Мангер понимает важность этого решения: дело не только в том, чтобы просто справить день рождения, но пришло время рассказать что-то о себе, о своей жизни, и именно сейчас — ведь из-за семейной истории, кто знает, что может случиться в 54 года? И он прокомментировал это так, как мог бы только поэт: «Я знал, что мой отец любил рифмовать, но его импровизация в тот вечер была чем-то намного большим чем вольный стих».
День рождения для отца Мангера никакая не «немецкая мода», не разгульное веселье, а скорее, как поясняет поэт, «исповедание и боль, раскаяние и протест: отсылка к собственной юности, которая прошла в местечке Восточной Галиции». Конечно, в то время такие вещи были еще редкостью среди евреев.
Возможно, самое раннее известное упоминание о дне рождения в еврейской литературе встречается в пьесе Абрама Голдфадена (1840–1908) «Колдунья», открывающейся сценой, празднования семнадцатилетия героини, Миреле. Гости поют ей песню, которая таки стала еврейской песней в честь дня рождения. Читатель или зритель понимает, что справлять день рождения — полнейшая инновация у евреев. Жених Миреле зовется Маркус, и одно это имя говорит нам о том, что он уже более современный «а маскил» («просвещенец», так называли последователей Гаскалы, еврейской эмансипации, приобщения к европейской культуре).
В следующей сцене, когда отец Миреле объясняет то ли бестолковому, то ли слишком умному коробейнику Гоцмаху, что праздник, который он справляет, — это день рождения Миреле, а не ее помолвка или свадьба, Гоцмах, глядя на закуску и выпивку, говорит:
«Что называют банным днем? Это известный день, когда ты ходишь в баню? Значит ли это, что если помнишь день своего рождения, нужно устроить праздник?

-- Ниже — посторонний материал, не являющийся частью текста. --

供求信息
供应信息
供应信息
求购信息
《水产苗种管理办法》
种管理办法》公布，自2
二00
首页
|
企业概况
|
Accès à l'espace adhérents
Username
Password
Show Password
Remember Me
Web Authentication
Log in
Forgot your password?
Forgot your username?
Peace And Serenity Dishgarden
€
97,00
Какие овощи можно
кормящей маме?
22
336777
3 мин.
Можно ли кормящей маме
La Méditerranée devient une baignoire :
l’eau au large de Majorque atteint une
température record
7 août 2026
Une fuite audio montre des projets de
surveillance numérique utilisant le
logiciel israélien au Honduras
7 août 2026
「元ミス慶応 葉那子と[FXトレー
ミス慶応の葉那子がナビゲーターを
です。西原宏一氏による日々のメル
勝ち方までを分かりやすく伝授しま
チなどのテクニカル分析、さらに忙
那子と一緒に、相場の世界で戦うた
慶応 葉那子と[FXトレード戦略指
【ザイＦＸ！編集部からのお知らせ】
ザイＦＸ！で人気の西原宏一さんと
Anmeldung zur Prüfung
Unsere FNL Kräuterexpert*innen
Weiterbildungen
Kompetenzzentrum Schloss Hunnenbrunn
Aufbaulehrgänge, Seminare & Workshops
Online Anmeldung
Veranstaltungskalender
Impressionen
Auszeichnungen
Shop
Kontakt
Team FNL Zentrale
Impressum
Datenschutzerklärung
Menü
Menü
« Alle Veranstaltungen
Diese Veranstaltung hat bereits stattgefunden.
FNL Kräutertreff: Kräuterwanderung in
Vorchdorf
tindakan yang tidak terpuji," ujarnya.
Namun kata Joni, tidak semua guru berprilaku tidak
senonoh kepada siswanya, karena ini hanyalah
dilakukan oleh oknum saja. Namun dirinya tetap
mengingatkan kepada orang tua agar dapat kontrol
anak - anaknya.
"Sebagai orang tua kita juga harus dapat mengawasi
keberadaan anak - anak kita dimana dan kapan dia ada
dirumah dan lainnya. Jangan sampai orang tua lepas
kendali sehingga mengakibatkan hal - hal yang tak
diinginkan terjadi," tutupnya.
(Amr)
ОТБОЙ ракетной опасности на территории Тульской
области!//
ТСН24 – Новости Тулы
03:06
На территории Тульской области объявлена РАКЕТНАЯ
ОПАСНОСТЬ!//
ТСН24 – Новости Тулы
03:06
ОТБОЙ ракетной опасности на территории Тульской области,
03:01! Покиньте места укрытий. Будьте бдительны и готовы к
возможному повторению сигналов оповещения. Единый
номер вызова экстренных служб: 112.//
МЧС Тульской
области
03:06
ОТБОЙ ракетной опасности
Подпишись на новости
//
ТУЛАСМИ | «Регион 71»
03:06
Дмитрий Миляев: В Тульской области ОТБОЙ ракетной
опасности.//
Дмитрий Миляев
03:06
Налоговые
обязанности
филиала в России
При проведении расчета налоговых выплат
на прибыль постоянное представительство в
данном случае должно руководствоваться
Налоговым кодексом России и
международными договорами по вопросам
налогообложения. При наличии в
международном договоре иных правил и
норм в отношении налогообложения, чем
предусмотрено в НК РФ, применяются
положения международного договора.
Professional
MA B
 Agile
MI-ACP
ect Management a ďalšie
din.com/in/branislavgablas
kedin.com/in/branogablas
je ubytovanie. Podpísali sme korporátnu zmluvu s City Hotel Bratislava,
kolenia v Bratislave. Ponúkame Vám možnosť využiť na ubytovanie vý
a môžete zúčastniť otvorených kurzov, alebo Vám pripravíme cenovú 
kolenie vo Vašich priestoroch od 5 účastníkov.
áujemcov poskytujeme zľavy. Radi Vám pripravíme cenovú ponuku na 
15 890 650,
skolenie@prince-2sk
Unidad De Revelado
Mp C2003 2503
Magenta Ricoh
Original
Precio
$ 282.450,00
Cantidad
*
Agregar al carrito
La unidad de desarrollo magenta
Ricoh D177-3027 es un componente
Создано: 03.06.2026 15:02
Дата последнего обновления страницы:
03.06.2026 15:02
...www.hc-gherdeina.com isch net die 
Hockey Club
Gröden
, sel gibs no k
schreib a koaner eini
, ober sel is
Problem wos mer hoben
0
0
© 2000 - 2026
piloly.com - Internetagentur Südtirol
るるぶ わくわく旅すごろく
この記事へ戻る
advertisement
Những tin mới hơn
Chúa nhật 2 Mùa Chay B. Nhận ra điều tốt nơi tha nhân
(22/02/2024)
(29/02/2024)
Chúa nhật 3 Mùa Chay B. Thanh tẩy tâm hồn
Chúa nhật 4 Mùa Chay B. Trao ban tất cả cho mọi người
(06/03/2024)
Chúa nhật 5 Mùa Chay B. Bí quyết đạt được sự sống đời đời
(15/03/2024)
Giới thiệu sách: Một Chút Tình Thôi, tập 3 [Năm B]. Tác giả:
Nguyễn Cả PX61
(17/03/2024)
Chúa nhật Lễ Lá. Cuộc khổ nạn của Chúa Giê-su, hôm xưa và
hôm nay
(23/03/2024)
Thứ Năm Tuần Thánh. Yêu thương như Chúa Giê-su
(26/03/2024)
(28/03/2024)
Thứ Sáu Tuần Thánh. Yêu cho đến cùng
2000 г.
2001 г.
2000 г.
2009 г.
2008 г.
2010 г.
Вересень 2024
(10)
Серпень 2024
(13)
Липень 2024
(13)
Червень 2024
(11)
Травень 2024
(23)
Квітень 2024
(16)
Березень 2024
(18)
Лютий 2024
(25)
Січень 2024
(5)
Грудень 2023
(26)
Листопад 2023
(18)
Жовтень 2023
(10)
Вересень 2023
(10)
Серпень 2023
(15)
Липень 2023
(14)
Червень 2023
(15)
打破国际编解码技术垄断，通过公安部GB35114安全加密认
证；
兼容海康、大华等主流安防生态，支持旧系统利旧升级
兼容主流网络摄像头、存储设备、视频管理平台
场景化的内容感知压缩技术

Но я проклинаю год и день, когда я появился на свет, чтобы пройти через все мои злоключения».
Будем же надеяться, что день нашего рождения станет не проклинаемым, а благословляемым! Поэтому таки давайте закончим знаменитой песней Голдфадена. Очень германизированный ее язык говорит, до чего же нееврейской вещью был в то время «день рождения».
На твой день рождения, на твой сегодняшний праздник
Собрались твои хорошие друзья.
Каждый желает тебе, честное слово,
Много счастья и много радости!
Виват! Виват! Любимое наше дитя!
Виват! Мы желаем тебе здоровья!
Принес каждый в своих руках
Тебе на день рождения презент.
Всем сердцем, всем сердцем прими, прими,
Что мы все желаем тебе!
Виват! Виват!...
Ну и так далее…
Однако мы, евреи, — народ, перенимающий у окружающих привычки, словечки и разные штучки, но используем их по-своему. Песня такая же еврейская, как ивритская «Йом хуледет» на мелодию «Happy Birthday». Она ушла в народ и стала песней на идише. Пойте на здоровье!